PS 1: Am unteren Rand des Bildes sehen wir vermutlich das Logo (transhair), das im Gegensatz zu den bis dahin eingesetzten geometrischen Schriften aus einer sogenannten dynamischen Grotesk besteht*, die zudem noch – einem kruden Wunsch nach Schlankheit folgend – gestaucht wurde. Die ursprünglichen Proportionen der Schrift gehen verloren, weil man sie einseitig in die Höhe gestreckt hat.

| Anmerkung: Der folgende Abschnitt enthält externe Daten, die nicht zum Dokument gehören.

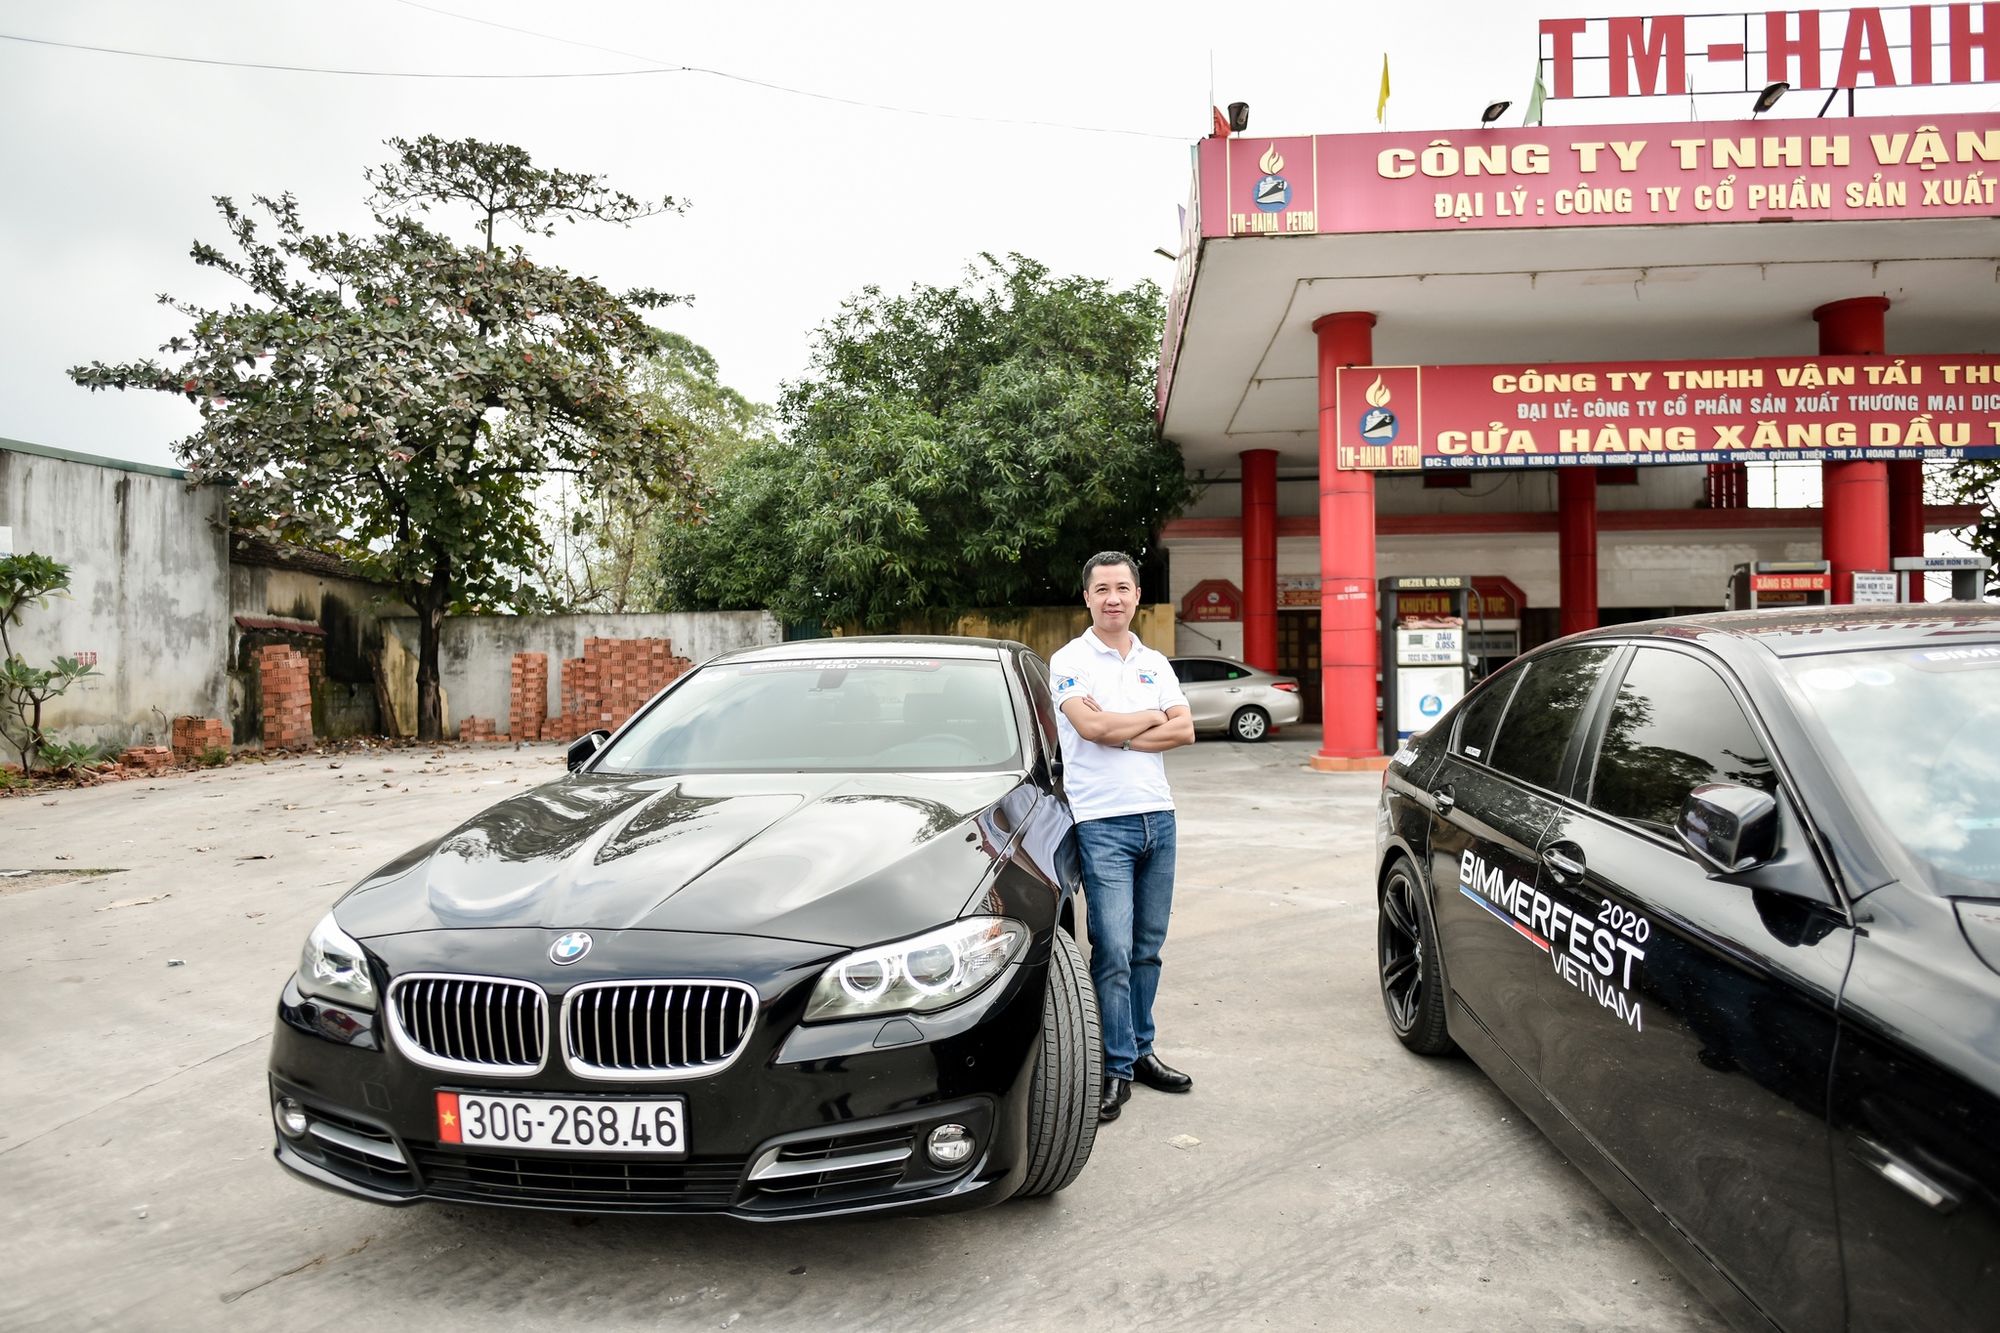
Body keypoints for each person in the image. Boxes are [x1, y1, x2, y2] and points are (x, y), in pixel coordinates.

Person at [1049, 550, 1196, 1122]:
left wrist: (1124, 734)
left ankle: (1141, 1051)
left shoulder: (1154, 661)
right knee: (1111, 948)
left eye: (1123, 588)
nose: (1113, 598)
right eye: (1102, 589)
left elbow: (1185, 730)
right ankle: (1113, 1068)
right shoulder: (1069, 659)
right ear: (1087, 597)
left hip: (1159, 817)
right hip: (1102, 822)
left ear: (1137, 596)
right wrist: (1150, 718)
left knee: (1146, 948)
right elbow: (1089, 727)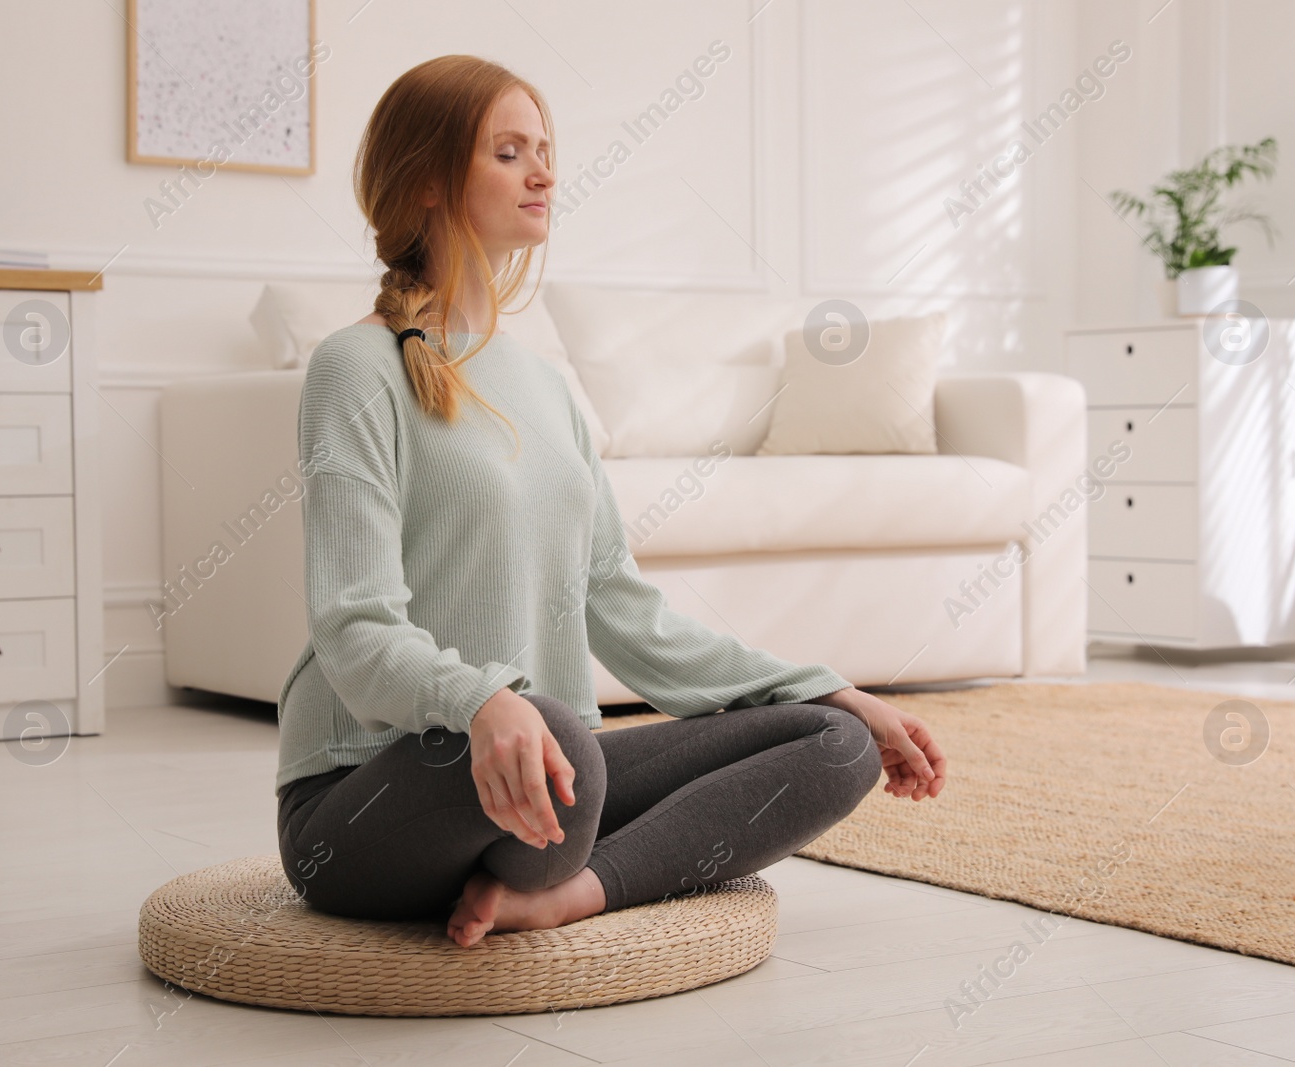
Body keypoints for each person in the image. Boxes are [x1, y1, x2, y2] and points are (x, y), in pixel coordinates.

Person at [274, 54, 948, 950]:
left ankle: (575, 892)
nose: (545, 173)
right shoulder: (353, 370)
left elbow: (623, 607)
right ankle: (558, 832)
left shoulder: (546, 387)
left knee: (833, 743)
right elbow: (353, 631)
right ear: (430, 181)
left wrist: (836, 688)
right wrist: (483, 703)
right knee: (561, 737)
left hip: (551, 787)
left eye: (545, 149)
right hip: (367, 800)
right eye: (509, 152)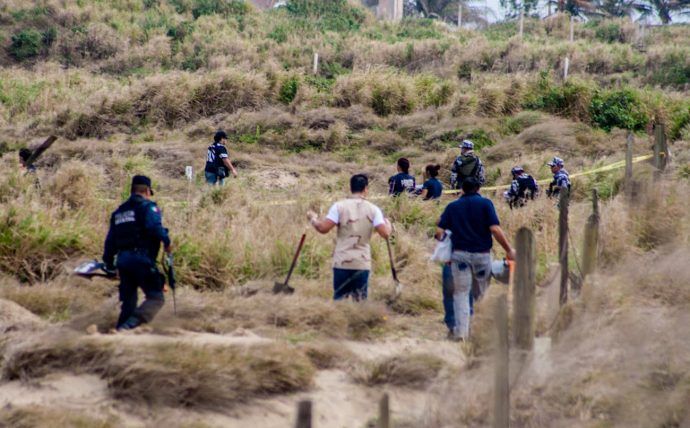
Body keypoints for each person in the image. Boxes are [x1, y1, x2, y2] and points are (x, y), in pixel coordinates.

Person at [436, 177, 515, 341]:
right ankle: (480, 332)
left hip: (460, 257)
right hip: (482, 256)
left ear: (462, 189)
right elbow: (494, 229)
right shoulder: (486, 204)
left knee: (461, 294)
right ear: (478, 189)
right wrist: (508, 249)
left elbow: (439, 232)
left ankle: (461, 334)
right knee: (481, 295)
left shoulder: (452, 206)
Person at [103, 175, 172, 331]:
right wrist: (167, 242)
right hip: (141, 259)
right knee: (156, 298)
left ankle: (119, 332)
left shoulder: (119, 212)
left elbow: (110, 242)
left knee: (129, 302)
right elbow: (154, 227)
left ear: (131, 190)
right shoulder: (148, 207)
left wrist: (109, 264)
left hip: (123, 261)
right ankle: (129, 327)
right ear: (147, 191)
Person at [307, 174, 392, 301]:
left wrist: (313, 219)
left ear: (350, 188)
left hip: (341, 262)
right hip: (362, 263)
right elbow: (385, 233)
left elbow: (323, 228)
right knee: (360, 303)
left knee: (339, 301)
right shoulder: (374, 210)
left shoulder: (339, 206)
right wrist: (388, 225)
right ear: (366, 189)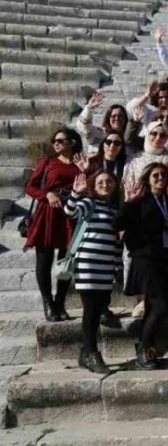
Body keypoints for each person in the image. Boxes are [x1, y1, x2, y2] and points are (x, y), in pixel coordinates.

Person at [114, 163, 168, 370]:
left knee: (155, 306)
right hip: (145, 260)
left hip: (165, 261)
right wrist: (127, 201)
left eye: (163, 175)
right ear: (148, 179)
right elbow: (117, 223)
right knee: (158, 305)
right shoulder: (140, 201)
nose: (160, 178)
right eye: (155, 175)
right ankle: (142, 347)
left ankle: (148, 350)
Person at [64, 172, 123, 374]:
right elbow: (69, 212)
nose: (105, 185)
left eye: (108, 182)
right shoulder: (89, 203)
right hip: (88, 264)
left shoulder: (114, 209)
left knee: (98, 310)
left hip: (106, 266)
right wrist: (75, 193)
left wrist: (117, 265)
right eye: (100, 182)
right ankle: (92, 353)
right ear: (93, 185)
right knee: (90, 310)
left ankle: (84, 352)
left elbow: (115, 241)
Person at [24, 127, 83, 323]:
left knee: (66, 262)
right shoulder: (47, 162)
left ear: (72, 142)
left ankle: (60, 302)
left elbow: (89, 186)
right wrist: (47, 194)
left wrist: (86, 169)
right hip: (48, 212)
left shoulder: (80, 163)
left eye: (60, 140)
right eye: (54, 141)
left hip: (71, 213)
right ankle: (48, 303)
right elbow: (30, 187)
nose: (56, 143)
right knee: (44, 260)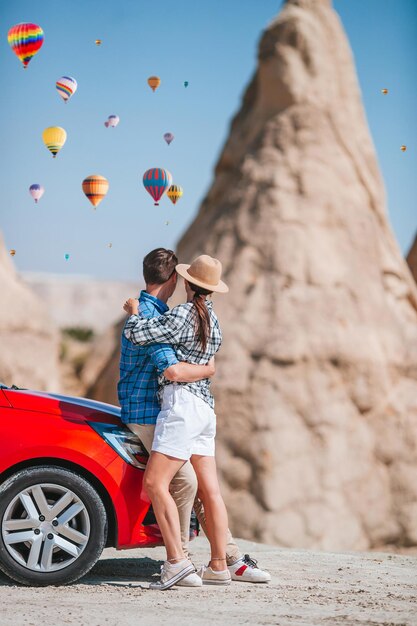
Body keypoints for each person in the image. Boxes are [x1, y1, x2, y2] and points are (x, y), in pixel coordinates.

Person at [120, 249, 270, 587]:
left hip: (182, 407)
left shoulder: (177, 315)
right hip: (205, 409)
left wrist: (132, 315)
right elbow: (206, 364)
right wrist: (208, 369)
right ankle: (220, 564)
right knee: (210, 490)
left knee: (157, 483)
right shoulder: (213, 320)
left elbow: (163, 361)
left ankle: (179, 562)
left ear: (185, 282)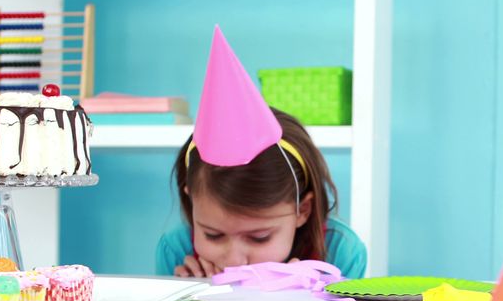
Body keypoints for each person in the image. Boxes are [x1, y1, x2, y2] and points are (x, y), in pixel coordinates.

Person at [156, 107, 367, 279]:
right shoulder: (176, 250)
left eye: (259, 238)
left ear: (302, 210)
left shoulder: (341, 253)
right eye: (213, 235)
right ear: (192, 201)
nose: (234, 261)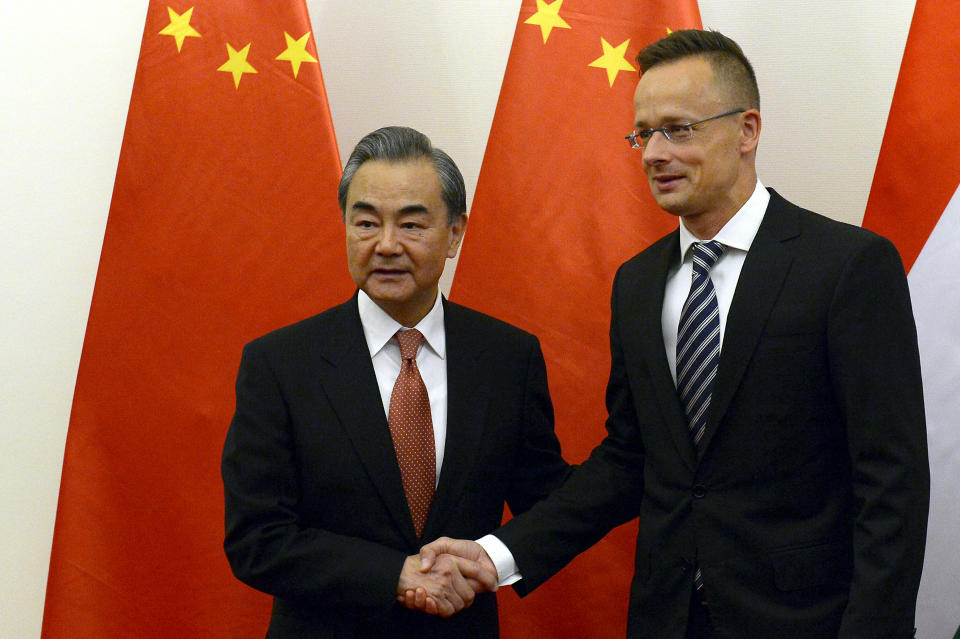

PS 2: Das Foto wurde bereits 2014 aufgenommen. Ob es die chirurgische Praxis heute noch an derselben Stelle gibt, ist mir nicht bekannt. Solche typografischen Grausamkeiten sieht man allerdings auch heute noch viel zu häufig. Sie bereiten einem kundigen Menschen physischen Schmerz. Viele Nicht-Typografen sind da wesentlich unempfindlicher. Ich frage mich aber in solchen Fällen immer, ob ich von der typografischen Qualität (des Schildes) auf die beworbene Profession (des Chirurgen) schließen darf/sollte.

* Studenten des Kommunikationsdesigns lernen bereits im ersten Semester Typografie, dass man nie zwei Schriften aus derselben Gruppe miteinander mischen darf – gleichgültig, ob es sich um Grotesk-, Antiqua- oder Slabserif-Schriften handelt. (Ausnahmen bestätigen die Regel.)